Abandon des charges contre Jean-Claude Duvalier : la consécration de l’impunité en Haïti

02/02/2012
Communiqué

La Fédération internationale des ligues des droits de l’Homme (FIDH) et ses organisations membres en Haïti, le Réseau national de défense des droits humains (RNDDH), le Comité des avocats pour le respect des libertés individuelles (CARLI) et le Centre Œcuménique des droits humains (CEDH) condamnent vigoureusement la décision des autorités haïtiennes de ne pas poursuivre Jean Claude Duvalier pour les graves violations des droits de l’hommes perpétrées durant son régime en Haïti, de 1971 à 1986.

« Une nouvelle fois les victimes de l’ère Duvalier se voient refuser toute justice. Cette décision renforcera la culture de l’impunité en Haïti au préjudice de la construction d’un État de droit » a déclaré Souhayr Belhassen, Présidente de la FIDH.

Le Juge d’instruction a émis une ordonnance déclarant prescrites les charges de torture, disparition et exécution extrajudiciaire. Il n’a retenu que les charges de corruption à son encontre. Jean-Claude Duvalier faisait l’objet d’une enquête judiciaire suite aux plaintes déposées par plusieurs victimes au lendemain de son retour en Haïti en janvier 2011.

Cette ordonnance – qui à date n’est signifiée à aucune des parties – démontre que le Juge d’instruction n’a réalisé aucune enquête judiciaire sinon qu’il s’est contenté d’entendre certains plaignants et d’en dresser procès verbal. « L’instruction a failli. Elle n’a pas procédé à un vrai travail d’enquête, ni proprement recueilli les témoignages des victimes qui s’étaient constituées parties civiles, ne les protégeant pas des intimidations du clan Duvalier. C’est un signal fort sur les défaillances de notre appareil judiciaire », a ajouté Pierre Espérance, directeur du RNDDH.

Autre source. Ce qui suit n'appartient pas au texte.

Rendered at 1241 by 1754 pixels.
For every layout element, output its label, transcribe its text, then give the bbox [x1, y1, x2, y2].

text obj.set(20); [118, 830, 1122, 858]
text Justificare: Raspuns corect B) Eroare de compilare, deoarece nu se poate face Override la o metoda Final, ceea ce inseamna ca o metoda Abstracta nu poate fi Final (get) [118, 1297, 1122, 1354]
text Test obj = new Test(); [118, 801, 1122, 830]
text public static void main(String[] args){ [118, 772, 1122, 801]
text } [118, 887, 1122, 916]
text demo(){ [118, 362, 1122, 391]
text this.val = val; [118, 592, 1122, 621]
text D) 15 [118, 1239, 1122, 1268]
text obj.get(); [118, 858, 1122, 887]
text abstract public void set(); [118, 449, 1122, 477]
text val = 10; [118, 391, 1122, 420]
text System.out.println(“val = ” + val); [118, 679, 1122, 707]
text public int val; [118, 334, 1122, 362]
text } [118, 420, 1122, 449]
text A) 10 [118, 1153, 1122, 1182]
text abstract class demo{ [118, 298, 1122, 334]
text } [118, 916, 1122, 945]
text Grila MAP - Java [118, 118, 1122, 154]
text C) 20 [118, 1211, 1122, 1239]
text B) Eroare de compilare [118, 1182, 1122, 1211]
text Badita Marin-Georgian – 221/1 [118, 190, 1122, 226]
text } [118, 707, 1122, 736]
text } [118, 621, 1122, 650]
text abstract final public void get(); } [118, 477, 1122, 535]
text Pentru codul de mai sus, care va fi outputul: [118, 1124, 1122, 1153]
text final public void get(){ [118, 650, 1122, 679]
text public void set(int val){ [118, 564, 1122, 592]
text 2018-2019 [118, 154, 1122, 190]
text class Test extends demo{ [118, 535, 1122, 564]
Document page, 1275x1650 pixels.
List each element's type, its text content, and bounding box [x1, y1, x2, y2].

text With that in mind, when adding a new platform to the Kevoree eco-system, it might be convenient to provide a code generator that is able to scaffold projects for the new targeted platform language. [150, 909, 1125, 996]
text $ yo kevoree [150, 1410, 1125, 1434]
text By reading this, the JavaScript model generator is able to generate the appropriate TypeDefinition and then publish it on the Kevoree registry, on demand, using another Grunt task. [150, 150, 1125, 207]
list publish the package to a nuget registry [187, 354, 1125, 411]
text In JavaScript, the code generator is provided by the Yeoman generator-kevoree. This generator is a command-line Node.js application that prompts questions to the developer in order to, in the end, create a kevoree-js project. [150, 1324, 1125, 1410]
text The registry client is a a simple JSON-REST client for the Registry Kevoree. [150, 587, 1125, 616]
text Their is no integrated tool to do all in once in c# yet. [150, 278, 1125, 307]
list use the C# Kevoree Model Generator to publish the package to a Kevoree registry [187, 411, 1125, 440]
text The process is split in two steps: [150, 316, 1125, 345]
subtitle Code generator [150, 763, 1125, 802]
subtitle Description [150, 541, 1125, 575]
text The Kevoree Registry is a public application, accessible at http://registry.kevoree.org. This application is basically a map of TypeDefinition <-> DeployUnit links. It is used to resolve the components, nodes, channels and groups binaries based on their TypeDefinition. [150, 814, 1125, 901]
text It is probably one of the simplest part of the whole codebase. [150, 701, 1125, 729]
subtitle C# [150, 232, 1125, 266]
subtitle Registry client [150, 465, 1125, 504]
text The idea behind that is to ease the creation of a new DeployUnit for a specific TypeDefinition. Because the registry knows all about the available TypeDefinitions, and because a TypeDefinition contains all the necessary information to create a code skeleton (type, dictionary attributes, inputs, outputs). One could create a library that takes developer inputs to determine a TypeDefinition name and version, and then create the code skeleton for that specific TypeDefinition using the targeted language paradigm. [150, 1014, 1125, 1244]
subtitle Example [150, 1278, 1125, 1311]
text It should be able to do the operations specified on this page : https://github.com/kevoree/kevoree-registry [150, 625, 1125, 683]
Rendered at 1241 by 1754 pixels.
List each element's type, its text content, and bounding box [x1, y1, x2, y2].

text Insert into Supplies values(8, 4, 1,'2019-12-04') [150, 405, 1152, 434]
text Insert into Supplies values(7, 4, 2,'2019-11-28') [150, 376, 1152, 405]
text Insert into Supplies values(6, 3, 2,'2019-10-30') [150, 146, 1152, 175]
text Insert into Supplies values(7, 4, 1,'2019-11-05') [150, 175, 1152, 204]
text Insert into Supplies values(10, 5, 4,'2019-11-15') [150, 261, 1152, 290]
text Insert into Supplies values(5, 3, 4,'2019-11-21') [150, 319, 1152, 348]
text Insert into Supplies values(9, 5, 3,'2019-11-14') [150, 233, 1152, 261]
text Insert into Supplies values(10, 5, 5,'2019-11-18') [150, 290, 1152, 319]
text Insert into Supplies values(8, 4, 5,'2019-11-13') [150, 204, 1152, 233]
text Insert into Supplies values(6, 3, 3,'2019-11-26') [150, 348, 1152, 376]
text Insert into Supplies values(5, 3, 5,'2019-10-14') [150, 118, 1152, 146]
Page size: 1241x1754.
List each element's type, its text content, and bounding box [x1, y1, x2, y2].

Cette décision viole les obligations internationales d’Haïti d’enquêter sur les violations graves des droits de l’homme et de poursuivre leurs auteurs, tel que l’ont rappelé la Cour interaméricaine des droits de l’Homme et la Haut-Commissaire aux droits de l’homme des Nations Unies. Les tortures, disparitions, exécutions extrajudiciaires commises de manière massive ou systématique sont constitutives de crimes contre l’humanité, qui ne peuvent être prescrits. La FIDH et le RNDDH avaient en ce sens publié une note sur l’application du droit international aux faits survenus en Haïti entre 1971 et 1986, pouvant être qualifiés de crimes contre l’humanité.

« Les crimes contre l’humanité se définissent tant par leur nombre et leur nature systématique que par leur brutalité et l’inhumanité de leur exécution. Les crimes commis sous le régime de Jean-Claude Duvalier répondent bien à cette définition, conformément à la pratique du Droit international auquel Haïti est soumis. Contrairement à ce que prétendent les partisans de l’ex- dictateur, ces infractions systématiques et graves sont imprescriptibles et les tribunaux haïtiens ont compétence pour les juger », a affirmé Sylvie Bajeux, Directrice du CEDH.

La FIDH, le RNDDH, le CARLI et le CEDH espèrent que cette décision sera révisée en appel et que justice sera enfin rendue aux nombreuses victimes de Duvalier qui ont déjà attendu trop longtemps.